Assignment of responsibility for provision of such relationships can be determined using the four-quadrant national consensus model for system-level planning, based on high and low severity of the psychiatric and substance disorder.
Principle 4. When co-occurring issues and conditions are present, each issue or condition is considered to be primary.
The best-practice intervention is integrated dual or multiple primary treatment, in which each condition or issue receives appropriately-matched intervention at the same time.
Principle 5. Recovery involves moving through stages of change and phases of recovery for each co-occurring condition or issue.

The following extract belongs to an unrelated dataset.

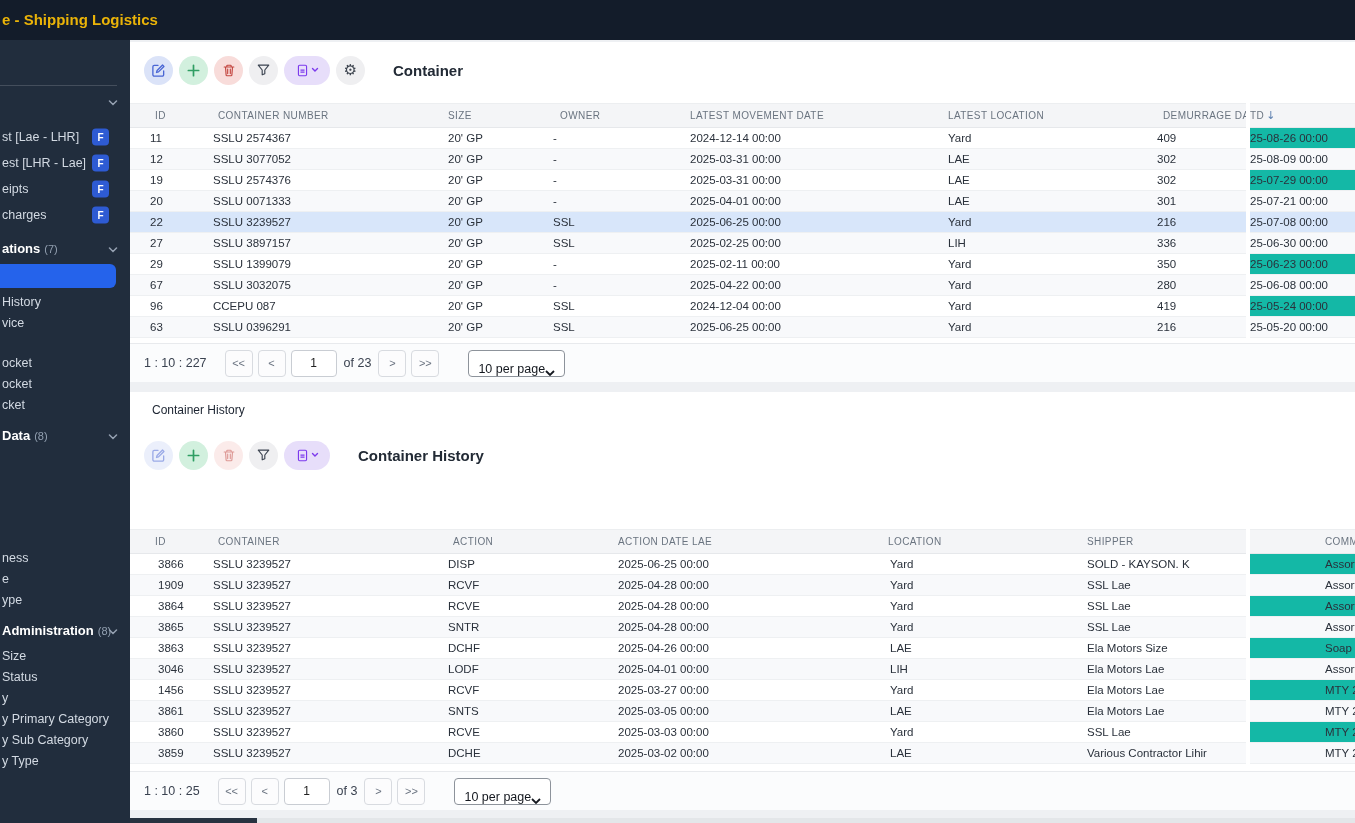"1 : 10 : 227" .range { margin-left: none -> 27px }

Mental illness and substance dependence (as well as other conditions, such as medical disorders, trauma, and homelessness) are examples of chronic biopsychosocial conditions that can be understood using a disease and recovery (or condition and recovery) model. Each condition has parallel phases of recovery (acute stabilization, engagement and motivational enhancement, prolonged stabilization and relapse prevention, rehabilitation and growth) and stages of change. For each condition or issue, interventions and outcomes must be matched to stage of change and phase of recovery.
Principle 6. Progress occurs through adequately supported, adequately rewarded skill-based learning for each co-occurring condition or issue.

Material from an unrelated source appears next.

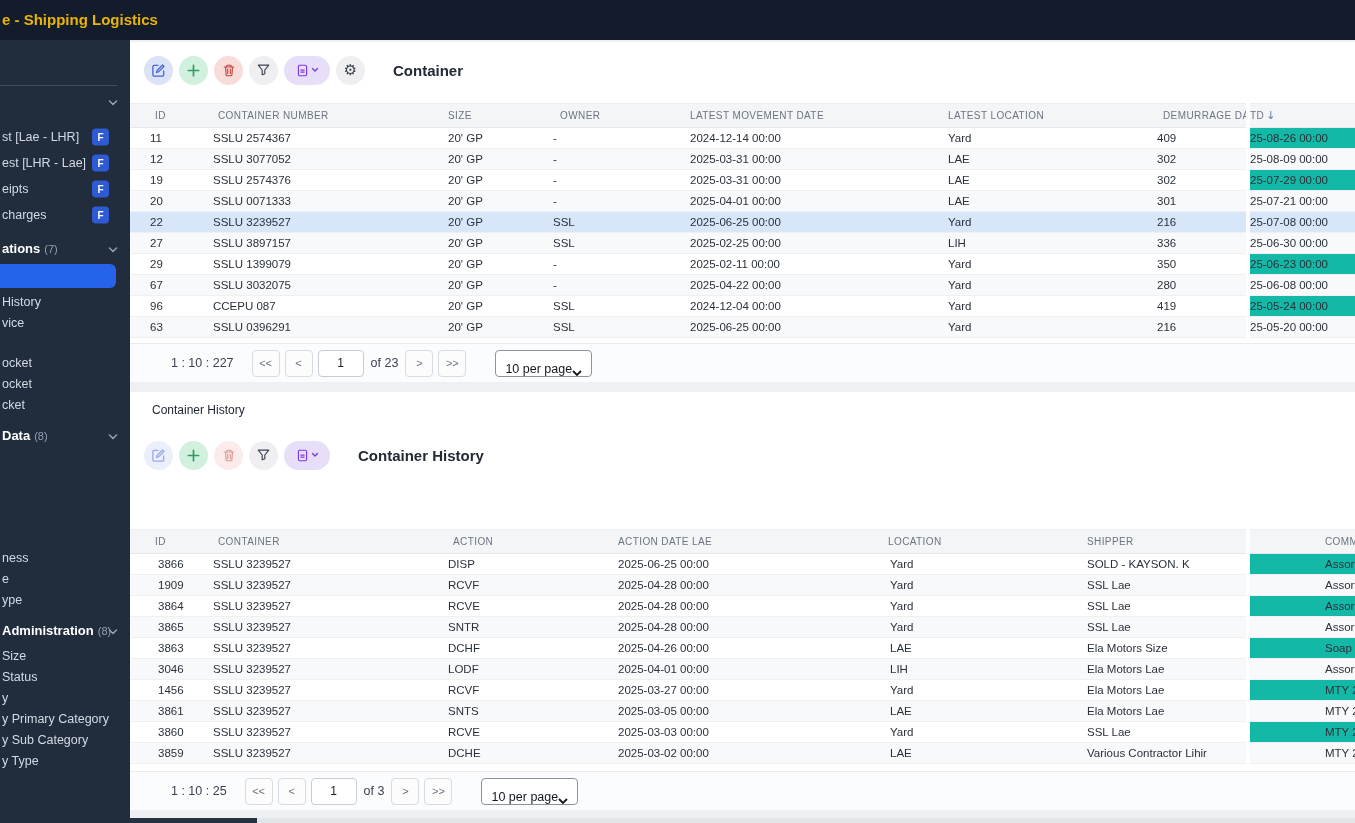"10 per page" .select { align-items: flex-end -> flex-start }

For each co-occurring condition or issue, treatment involves getting an accurate set of recommendations for that issue, and then learning the skills (self-management skills and skills for accessing professional, peer, or family support) in order to follow those recommendations successfully over time. In order to promote learning, the right balance of care or support with contingencies and expectations must be in place for each condition, and contingencies must be applied with recognition that reward is much more effective in promoting learning than negative consequences.
Principle 7. Recovery plans, interventions, and outcomes must be individualized. Consequently, there is no one correct dual-diagnosis program or intervention for everyone.
For each individual or family, integrated treatment interventions and outcomes must be individualized according to their hopeful goals; their specific diagnoses, conditions, or issues; and the phase of recovery, stage of change, strengths, skills, and available contingencies for each condition.
Principle 8. CCISC is designed so that all policies, procedures, practices, programs, and clinicians become welcoming, recovery- or resiliency-oriented, and co-occurring-capable.
Each program has a different job, and programs partner to help each other succeed with their own complex populations. The goal is that each individual or family is routinely welcomed into empathic, hopeful, integrated relationships, in which each co-occurring issue or condition is identified, and engaged in a continuing process of adequately supported, adequately rewarded, strength-based, stage-matched, skill-based, community-based learning for each condition, in order to help the individual or family make progress toward achieving their recovery goals.